Once or twice he went down at night to the French wire. All the sentries were friends of his.
“Anybody been through?” he inquired.
The answer was always the same: Nobody had been through as far as the patrol knew.
“Where the hell,” muttered Recklow, “did those three guys go?”
A nightingale sang as he sauntered homeward. Possibly, being a French nightingale, she was trying to tell him that there were three people lying very still in the thicket near her.
But men are stupid and nightingales are too busy to bother about trifles when there is courting to be done and nests to be planned and all the anticipated excitement of the coming new moon to preoccupy a love-distracted bird.
On a warm, sunny day early in June, toward three o’clock in the afternoon, a peloton of French cavalry en vidette from Delle stopped a rather rickety touring-car several kilometres west of the Swiss frontier and examined the sheaf of papers offered for their inspection by the young man who drove the car.
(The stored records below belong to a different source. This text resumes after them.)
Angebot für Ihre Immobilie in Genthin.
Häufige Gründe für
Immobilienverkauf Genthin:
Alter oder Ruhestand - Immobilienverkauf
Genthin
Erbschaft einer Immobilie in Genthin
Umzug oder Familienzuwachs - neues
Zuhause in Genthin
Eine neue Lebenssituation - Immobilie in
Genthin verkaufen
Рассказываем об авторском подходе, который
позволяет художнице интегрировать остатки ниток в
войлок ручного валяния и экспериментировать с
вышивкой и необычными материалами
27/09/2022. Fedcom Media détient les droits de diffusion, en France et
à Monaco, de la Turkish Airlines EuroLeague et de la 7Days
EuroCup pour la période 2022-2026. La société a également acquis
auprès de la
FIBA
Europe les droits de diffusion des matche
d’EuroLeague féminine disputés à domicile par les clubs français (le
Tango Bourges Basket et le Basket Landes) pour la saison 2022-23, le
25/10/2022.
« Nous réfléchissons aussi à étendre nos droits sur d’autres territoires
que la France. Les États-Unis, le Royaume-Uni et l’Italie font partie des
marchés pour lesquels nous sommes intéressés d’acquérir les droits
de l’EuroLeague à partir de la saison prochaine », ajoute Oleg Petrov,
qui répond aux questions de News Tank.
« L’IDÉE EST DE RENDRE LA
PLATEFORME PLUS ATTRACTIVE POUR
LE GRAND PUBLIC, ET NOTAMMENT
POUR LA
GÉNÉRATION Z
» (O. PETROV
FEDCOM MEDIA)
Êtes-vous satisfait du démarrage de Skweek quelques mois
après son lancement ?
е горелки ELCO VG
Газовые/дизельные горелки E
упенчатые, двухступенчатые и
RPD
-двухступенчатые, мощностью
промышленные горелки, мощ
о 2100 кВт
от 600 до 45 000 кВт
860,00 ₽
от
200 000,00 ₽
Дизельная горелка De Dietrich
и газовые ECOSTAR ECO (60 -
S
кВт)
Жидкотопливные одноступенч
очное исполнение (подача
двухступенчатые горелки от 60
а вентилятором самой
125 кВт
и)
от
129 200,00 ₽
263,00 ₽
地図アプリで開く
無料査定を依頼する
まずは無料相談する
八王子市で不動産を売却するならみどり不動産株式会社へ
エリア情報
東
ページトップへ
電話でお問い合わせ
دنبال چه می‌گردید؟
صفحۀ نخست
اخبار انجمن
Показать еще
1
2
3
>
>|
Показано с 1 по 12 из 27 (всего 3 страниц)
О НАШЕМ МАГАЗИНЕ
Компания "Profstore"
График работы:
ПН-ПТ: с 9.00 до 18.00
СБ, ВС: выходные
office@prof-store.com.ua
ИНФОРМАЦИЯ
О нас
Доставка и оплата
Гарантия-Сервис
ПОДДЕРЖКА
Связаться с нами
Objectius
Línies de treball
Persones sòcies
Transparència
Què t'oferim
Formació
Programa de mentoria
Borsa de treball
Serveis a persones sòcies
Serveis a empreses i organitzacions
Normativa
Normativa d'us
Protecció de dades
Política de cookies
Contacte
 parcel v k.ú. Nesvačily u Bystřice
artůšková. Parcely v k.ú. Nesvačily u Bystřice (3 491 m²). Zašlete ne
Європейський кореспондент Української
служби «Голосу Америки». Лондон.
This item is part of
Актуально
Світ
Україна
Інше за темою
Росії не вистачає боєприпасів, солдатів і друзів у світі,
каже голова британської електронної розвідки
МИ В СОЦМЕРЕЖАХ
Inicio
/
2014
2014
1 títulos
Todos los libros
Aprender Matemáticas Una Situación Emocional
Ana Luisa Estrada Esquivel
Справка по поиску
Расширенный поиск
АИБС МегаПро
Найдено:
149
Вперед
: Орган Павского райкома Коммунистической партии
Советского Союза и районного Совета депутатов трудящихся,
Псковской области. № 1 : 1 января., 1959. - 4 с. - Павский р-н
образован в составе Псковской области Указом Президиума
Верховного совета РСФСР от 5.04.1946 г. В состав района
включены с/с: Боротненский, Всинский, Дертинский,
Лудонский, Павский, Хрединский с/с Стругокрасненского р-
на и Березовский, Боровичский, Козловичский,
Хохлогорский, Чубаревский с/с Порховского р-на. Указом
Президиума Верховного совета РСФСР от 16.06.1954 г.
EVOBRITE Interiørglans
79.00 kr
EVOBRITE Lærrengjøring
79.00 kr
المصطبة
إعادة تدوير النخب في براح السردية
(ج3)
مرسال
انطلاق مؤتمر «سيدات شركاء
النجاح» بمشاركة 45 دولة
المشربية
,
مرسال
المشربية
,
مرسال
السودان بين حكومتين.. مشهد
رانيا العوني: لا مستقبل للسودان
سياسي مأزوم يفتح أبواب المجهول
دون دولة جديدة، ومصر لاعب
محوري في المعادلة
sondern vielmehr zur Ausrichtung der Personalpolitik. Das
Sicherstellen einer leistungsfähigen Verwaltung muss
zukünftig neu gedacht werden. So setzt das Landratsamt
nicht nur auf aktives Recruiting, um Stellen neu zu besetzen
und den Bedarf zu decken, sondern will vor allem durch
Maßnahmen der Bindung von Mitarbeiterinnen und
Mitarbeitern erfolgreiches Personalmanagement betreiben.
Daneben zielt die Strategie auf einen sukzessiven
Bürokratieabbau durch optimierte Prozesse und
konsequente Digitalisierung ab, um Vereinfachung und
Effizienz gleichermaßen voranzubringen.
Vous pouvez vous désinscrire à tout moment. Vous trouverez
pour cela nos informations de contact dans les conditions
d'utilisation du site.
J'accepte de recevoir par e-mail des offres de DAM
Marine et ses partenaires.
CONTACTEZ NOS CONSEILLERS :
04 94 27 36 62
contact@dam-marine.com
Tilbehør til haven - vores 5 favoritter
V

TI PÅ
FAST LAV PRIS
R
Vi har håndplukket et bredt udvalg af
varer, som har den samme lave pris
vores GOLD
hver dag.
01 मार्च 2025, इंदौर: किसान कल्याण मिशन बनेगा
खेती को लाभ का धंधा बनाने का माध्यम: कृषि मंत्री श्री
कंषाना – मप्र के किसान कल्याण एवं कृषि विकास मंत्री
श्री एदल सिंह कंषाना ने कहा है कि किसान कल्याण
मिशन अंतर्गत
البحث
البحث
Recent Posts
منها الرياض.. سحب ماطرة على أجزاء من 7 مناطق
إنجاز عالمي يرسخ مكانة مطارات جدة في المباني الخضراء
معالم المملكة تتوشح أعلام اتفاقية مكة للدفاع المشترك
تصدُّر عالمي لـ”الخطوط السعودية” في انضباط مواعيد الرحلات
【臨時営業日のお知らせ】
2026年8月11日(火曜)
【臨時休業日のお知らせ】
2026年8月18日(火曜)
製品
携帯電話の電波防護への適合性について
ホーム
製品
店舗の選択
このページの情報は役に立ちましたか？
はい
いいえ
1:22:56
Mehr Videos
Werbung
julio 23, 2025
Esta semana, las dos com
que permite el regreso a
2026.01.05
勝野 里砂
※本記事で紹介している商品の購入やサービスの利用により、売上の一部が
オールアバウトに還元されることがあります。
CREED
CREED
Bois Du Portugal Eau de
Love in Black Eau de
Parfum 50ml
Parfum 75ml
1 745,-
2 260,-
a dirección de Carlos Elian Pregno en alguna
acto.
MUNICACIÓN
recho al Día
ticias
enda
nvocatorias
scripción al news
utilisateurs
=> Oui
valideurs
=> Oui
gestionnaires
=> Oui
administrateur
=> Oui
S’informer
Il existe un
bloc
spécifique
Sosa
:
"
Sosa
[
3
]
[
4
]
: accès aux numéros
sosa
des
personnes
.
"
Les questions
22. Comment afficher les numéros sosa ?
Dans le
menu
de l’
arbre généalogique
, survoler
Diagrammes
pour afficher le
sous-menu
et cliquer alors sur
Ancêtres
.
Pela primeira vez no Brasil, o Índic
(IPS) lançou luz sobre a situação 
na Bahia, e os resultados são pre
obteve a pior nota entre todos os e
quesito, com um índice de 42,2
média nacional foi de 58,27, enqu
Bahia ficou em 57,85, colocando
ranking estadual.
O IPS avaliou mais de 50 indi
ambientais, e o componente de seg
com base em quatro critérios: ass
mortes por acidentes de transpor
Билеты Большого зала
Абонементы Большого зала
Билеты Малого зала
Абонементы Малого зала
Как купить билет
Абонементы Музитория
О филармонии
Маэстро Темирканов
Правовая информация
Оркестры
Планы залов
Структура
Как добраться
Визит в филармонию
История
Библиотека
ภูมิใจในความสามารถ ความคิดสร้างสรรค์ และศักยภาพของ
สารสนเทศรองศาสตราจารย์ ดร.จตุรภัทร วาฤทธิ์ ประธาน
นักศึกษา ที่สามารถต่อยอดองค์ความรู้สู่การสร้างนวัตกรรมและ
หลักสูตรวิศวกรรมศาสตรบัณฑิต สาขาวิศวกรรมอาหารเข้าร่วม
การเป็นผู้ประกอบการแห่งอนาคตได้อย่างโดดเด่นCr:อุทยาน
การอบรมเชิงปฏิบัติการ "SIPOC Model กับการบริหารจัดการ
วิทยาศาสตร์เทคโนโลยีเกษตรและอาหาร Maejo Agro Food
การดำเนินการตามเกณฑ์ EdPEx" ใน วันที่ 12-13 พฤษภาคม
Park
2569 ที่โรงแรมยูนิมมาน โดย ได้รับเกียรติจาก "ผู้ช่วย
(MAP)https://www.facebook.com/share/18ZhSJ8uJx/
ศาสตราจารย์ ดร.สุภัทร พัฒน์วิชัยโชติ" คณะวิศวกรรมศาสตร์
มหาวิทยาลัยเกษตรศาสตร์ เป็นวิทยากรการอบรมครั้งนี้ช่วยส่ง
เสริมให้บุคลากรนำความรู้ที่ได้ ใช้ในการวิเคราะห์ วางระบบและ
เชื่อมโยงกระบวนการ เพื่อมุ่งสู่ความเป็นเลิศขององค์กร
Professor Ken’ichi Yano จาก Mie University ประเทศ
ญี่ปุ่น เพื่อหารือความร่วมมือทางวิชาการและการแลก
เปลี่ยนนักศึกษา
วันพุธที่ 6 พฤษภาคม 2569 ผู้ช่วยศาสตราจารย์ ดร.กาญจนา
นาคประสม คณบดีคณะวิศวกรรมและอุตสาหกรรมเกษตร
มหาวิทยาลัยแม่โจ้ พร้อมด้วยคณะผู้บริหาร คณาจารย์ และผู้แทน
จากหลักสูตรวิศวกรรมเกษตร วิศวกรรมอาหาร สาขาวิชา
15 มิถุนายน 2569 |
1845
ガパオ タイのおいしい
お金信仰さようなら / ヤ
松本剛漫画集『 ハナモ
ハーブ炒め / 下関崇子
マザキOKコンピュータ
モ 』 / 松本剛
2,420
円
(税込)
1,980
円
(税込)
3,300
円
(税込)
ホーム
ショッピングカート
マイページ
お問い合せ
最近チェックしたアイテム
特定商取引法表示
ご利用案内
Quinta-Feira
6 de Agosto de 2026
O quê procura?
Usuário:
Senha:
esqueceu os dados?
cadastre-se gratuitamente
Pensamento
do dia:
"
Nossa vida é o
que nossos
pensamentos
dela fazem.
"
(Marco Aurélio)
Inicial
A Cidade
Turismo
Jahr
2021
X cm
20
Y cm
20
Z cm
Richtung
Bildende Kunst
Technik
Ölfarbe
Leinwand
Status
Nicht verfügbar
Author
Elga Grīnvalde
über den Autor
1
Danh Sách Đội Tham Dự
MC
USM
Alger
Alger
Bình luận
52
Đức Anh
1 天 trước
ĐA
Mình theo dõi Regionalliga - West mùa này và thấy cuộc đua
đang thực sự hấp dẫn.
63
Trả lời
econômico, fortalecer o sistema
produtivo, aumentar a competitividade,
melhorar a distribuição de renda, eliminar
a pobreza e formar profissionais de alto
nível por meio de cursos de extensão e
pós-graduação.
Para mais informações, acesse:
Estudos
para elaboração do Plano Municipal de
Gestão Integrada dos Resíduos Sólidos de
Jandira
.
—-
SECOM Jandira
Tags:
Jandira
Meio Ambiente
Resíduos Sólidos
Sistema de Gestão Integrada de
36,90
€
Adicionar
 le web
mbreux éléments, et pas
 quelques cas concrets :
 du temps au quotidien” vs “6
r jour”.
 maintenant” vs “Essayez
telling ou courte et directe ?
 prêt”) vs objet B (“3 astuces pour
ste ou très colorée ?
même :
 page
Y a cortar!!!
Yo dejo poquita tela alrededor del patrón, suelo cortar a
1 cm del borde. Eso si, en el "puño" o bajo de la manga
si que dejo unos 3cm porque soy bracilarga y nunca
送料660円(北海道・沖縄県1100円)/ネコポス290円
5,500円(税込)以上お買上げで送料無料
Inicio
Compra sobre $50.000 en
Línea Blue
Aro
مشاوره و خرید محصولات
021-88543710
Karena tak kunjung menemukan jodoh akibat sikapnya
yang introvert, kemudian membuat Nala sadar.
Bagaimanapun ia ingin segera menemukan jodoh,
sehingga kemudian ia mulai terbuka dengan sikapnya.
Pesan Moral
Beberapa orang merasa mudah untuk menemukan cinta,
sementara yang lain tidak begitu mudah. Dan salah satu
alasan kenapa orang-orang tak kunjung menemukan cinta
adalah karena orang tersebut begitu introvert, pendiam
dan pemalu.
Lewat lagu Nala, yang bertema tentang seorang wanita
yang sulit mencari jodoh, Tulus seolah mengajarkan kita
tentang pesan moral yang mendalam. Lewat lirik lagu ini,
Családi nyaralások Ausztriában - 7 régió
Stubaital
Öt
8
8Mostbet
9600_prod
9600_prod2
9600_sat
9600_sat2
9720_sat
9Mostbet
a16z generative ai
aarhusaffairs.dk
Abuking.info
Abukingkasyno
A yellow-haired girl seated beside him leaned back in her place indifferently to relax her limbs.
From the time she and the young man had left Glenark in Scotland their progress had been a series of similar interruptions. Everywhere on every road soldiers, constables, military policemen, and gentlemen in mufti had displayed, with varying degrees of civility, a persistent curiosity to inspect such papers as they carried.
On the Channel transport it was the same; the same from Dieppe to Paris; from Paris to Belfort; and now, here within a pebble’s toss of the Swiss frontier, military curiosity concerning their papers apparently remained unquenched.
The sous-officier of dragoon-lancers sat his splendid horse and gravely inspected the papers, one by one. Behind him a handful of troopers lolled in their saddles, their lances advanced, their horses swishing their tails at the murderous, green-eyed bremsers which, like other bloodthirsty Teutonic vermin, had their origin in Germany, and raided both French and Swiss frontiers to the cruel discomfort of horses and cattle.
Meanwhile the blond, perplexed boy who was examining the papers of the two motorists, scratched his curly head and rubbed his deeply sunburned nose with a sunburned fist, a visible prey to indecision. Finally, at his slight gesture, his troopers trotted out and formed around the touring-car.
The boyish sous-officier looked pleasantly at the occupants of the car: “Have the complaisance to follow me—rather slowly if you please,” he said; wheeled his horse, and trotted eastward toward the roofs of a little hamlet visible among the trees of the green and rolling countryside.
The young man threw in his clutch and advanced slowly, the cavalry trotting on either side with lances in stirrup-boots and slanting backward from the arm-loops.
There was a barrier beyond and some Alpine infantry on guard; and to the left, a paved street and houses. Half-way down this silent little street they halted: the sous-officier dismounted and opened the door of the tonneau, politely assisting the girl to alight. Her companion followed her, and the sous-officier conducted them into a stucco house, the worn limestone step of which gave directly on the grass-grown sidewalk.